I worked with Nick on the Pedal Open Wood chest, which retains its pneumatic action at the pipes, with large leathered motors, and newly covered pallets. It was during this work that the consultant Dr. John Rowntree made a visit, and took great interest in every aspect of the work as it proceeded. He discussed the Swell string stop which was to be made new, but on inspection of the so called Choir Corno Flute, it was found that it had originally been a Swell Dulciana, so could be restored to its original place. To do this was not straightforward, since it had been re-voiced by Rushworth & Dreaper in the 1925 rebuild, with arched mouths. This is very important as it had become more of a flute sound, than string, the “cut-ups” would have to be lowered. I helped Richard in the metal shop with these, using a hand operated trimmer reminiscent of a bacon slicer to shorten the tube at the lower end after it had been sawn off the foot. I then prepared the feet by filing the languid for
Richard to solder them back together. By re-using the ears on all pipes he had a very fiddly job with the small ones! After these were complete, Guy, the head voicer instructed me in some preliminary voicing, by cutting up the lowest 12 with a straight lip at 1/3 mouth width determined by pipe diameter. This is very exacting using dividers, and if one goes too far, the pipe has to taken apart again and the mouth reduced in height. After this I continued with bevelling the lip to 45° to help the string tone, and setting the languid height so that the pipe played at the right speed. One pipe gave me trouble; it was either fast, or slow and so I had to leave it to Guy to finish. It was interesting to learn that a Swell string stop of the 19th century was intended to be used only in combination with the Stopped Diapason, which is one reason why they start from tenor C, having no bottom octave. I also spent some time regulating the Stopped Diapason and Double Diapason wooden pipes of the Swell. Other time spent on pipework included cleaning basses from the Pedal Violone, Bourdon, Posaune, Great Double Diapason, Spitz Gamba, Choir Dulciana and Swell Open Diapason etc. With the smaller of these pipes I blasted out the dirt with the compressor, and then washed them in the metal shop, but the larger (16’) pipes had to be taken outside, and the zinc basses scrubbed to remove the London soot. The weather was kind over the several days it took to do these, so they dried quickly and it made a not so pleasant job a little better.

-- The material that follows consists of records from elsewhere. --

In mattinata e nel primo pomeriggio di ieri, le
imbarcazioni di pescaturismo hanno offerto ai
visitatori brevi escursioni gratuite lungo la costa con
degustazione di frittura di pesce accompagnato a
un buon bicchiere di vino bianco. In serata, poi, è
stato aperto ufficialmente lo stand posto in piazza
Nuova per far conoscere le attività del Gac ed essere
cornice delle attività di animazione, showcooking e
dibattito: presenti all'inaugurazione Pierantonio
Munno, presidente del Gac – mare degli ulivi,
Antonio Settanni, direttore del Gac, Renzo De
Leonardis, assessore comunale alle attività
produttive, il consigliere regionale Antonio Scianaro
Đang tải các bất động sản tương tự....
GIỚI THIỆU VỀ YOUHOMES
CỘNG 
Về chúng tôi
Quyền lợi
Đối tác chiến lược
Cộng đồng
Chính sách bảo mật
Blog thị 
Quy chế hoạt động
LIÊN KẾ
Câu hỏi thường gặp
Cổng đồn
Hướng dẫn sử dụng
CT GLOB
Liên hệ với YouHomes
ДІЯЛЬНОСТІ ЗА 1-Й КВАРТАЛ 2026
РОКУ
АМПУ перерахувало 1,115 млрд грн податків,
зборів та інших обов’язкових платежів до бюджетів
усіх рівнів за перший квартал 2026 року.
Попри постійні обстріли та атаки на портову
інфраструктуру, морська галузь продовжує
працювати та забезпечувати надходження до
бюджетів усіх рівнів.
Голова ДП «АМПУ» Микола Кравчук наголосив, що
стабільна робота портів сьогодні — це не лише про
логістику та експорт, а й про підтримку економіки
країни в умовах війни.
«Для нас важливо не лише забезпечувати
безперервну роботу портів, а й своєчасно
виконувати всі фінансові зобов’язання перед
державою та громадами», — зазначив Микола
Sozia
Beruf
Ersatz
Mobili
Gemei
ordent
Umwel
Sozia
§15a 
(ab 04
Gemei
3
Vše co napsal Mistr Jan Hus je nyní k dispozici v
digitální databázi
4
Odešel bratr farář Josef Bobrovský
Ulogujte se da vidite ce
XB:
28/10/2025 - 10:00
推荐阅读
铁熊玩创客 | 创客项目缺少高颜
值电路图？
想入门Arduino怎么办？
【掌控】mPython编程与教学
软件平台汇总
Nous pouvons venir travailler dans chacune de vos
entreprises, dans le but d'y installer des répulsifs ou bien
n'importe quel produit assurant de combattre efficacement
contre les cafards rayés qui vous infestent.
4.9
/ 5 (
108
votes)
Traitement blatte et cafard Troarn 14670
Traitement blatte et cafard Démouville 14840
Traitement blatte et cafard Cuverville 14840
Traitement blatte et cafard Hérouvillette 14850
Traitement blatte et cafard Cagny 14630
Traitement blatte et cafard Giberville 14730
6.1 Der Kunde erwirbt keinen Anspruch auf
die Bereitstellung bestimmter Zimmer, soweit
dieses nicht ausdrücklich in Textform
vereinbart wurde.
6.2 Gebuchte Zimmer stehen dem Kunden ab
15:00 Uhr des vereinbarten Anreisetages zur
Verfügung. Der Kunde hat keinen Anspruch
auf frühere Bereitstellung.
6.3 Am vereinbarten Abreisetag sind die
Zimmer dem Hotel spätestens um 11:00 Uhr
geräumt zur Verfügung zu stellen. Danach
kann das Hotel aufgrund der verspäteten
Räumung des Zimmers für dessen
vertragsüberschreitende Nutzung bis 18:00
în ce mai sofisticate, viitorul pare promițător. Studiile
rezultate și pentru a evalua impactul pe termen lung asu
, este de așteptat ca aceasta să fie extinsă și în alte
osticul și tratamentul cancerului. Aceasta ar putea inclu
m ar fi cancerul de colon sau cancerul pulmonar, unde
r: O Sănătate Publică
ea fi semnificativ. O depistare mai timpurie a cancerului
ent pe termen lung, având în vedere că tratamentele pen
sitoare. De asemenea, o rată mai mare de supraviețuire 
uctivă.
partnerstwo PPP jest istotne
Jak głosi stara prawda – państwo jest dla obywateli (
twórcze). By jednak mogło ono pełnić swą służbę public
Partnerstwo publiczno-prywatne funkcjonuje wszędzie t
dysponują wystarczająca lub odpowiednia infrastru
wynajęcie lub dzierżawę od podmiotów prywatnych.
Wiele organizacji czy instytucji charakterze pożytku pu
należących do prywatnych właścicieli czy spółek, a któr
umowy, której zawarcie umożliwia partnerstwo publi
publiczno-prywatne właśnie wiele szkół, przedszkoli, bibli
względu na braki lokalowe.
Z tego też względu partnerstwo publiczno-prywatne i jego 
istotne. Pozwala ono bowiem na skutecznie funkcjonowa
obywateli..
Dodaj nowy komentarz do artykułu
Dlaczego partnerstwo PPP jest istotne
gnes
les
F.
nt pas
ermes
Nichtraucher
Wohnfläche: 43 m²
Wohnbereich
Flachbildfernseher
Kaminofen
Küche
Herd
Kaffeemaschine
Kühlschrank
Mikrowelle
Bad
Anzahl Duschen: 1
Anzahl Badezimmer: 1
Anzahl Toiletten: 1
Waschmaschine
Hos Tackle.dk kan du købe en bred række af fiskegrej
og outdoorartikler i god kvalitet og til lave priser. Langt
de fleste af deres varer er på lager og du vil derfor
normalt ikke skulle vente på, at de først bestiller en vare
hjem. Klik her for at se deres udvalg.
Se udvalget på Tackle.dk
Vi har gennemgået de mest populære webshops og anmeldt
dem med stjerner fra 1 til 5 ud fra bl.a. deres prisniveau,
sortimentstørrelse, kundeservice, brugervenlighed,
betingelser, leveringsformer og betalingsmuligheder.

While I was doing these tasks, it was evident that progress was being made on the rest of the project. The new Swell box was being built and set up on the Mezzanine floor by Nick and Gavin, and the new/old Hill Vox Humana was racked up along with the other pipework. Then the soundboards received their new coverings and pallets etc., and the many elements of an organ start to come together once more.
A party from I think Exeter District organists’ Association made a visit one day, and were very impressed by Nicholson’s modern premises, the parts of St John’s organ being erected, and took many photographs of every aspect going on.